Collection entries:
↓

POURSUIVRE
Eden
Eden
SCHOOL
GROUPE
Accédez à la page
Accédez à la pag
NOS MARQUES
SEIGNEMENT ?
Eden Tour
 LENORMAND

↑
↓

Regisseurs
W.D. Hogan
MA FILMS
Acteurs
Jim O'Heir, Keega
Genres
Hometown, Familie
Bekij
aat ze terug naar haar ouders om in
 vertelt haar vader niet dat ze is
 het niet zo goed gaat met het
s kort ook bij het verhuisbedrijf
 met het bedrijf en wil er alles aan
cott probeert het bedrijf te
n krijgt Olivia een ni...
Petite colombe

↑

Count the lines in the records above that contain the string "niet". Reply with the number only.

◆ Answer box ◆
2